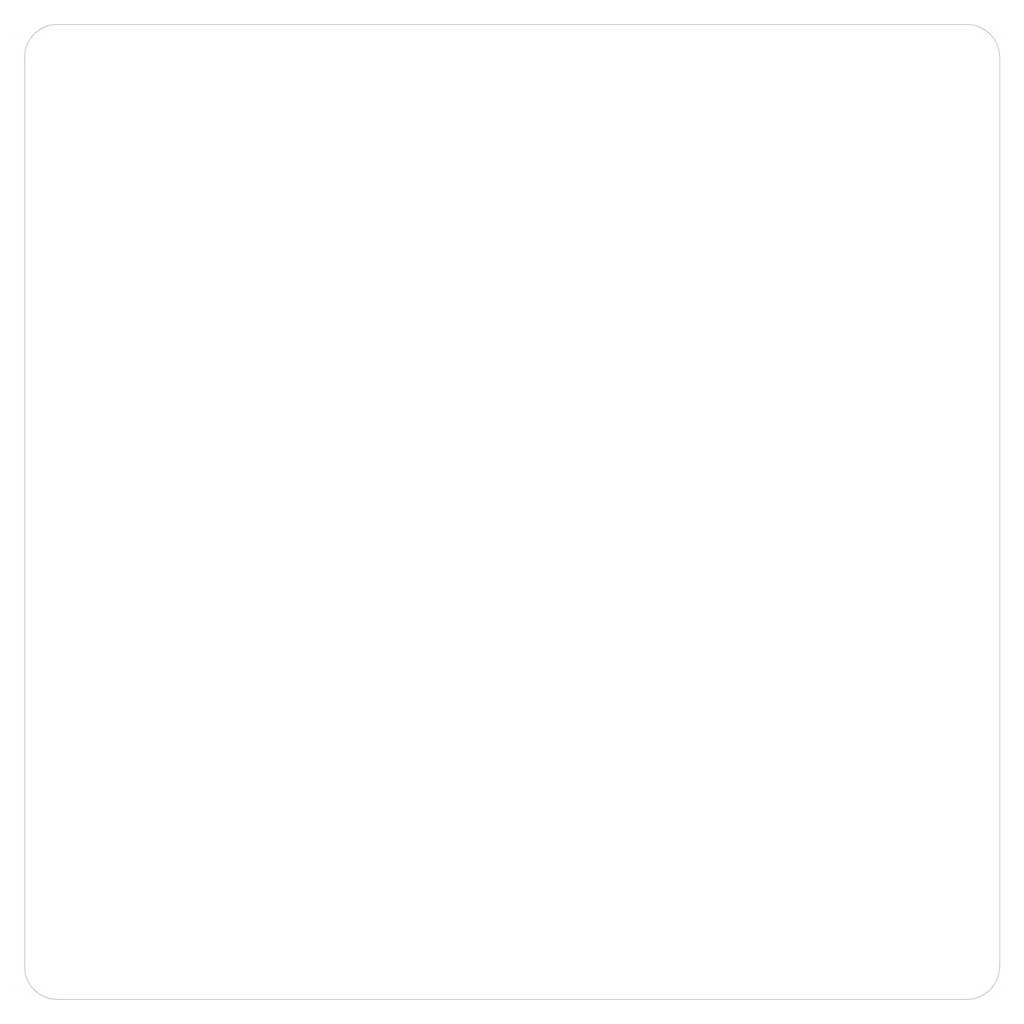
<source format=gbr>
%TF.GenerationSoftware,KiCad,Pcbnew,9.0.1*%
%TF.CreationDate,2025-05-31T14:15:33+01:00*%
%TF.ProjectId,Button MIDI Controller,42757474-6f6e-4204-9d49-444920436f6e,rev?*%
%TF.SameCoordinates,Original*%
%TF.FileFunction,Profile,NP*%
%FSLAX46Y46*%
G04 Gerber Fmt 4.6, Leading zero omitted, Abs format (unit mm)*
G04 Created by KiCad (PCBNEW 9.0.1) date 2025-05-31 14:15:33*
%MOMM*%
%LPD*%
G01*
G04 APERTURE LIST*
%TA.AperFunction,Profile*%
%ADD10C,0.050000*%
%TD*%
G04 APERTURE END LIST*
D10*
X-283350000Y74100000D02*
G75*
G02*
X-291750000Y82500000I0J8400000D01*
G01*
X-291750000Y313800000D02*
G75*
G02*
X-283350000Y322200000I8400000J0D01*
G01*
X-52050000Y322200000D02*
G75*
G02*
X-43650000Y313800000I0J-8400000D01*
G01*
X-291750000Y82500000D02*
X-291750000Y313800000D01*
X-52050000Y74100000D02*
X-283350000Y74100000D01*
X-43650000Y313800000D02*
X-43650000Y82500000D01*
X-283350000Y322200000D02*
X-52050000Y322200000D01*
X-43650000Y82500000D02*
G75*
G02*
X-52050000Y74100000I-8400000J0D01*
G01*
M02*

</source>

++++

Exercise:
In your answer, repeat the material above in full, exactly, and without its pictures.

Response box:
<source format=gbr>
%TF.GenerationSoftware,KiCad,Pcbnew,9.0.1*%
%TF.CreationDate,2025-05-31T14:15:33+01:00*%
%TF.ProjectId,Button MIDI Controller,42757474-6f6e-4204-9d49-444920436f6e,rev?*%
%TF.SameCoordinates,Original*%
%TF.FileFunction,Profile,NP*%
%FSLAX46Y46*%
G04 Gerber Fmt 4.6, Leading zero omitted, Abs format (unit mm)*
G04 Created by KiCad (PCBNEW 9.0.1) date 2025-05-31 14:15:33*
%MOMM*%
%LPD*%
G01*
G04 APERTURE LIST*
%TA.AperFunction,Profile*%
%ADD10C,0.050000*%
%TD*%
G04 APERTURE END LIST*
D10*
X-283350000Y74100000D02*
G75*
G02*
X-291750000Y82500000I0J8400000D01*
G01*
X-291750000Y313800000D02*
G75*
G02*
X-283350000Y322200000I8400000J0D01*
G01*
X-52050000Y322200000D02*
G75*
G02*
X-43650000Y313800000I0J-8400000D01*
G01*
X-291750000Y82500000D02*
X-291750000Y313800000D01*
X-52050000Y74100000D02*
X-283350000Y74100000D01*
X-43650000Y313800000D02*
X-43650000Y82500000D01*
X-283350000Y322200000D02*
X-52050000Y322200000D01*
X-43650000Y82500000D02*
G75*
G02*
X-52050000Y74100000I-8400000J0D01*
G01*
M02*

</source>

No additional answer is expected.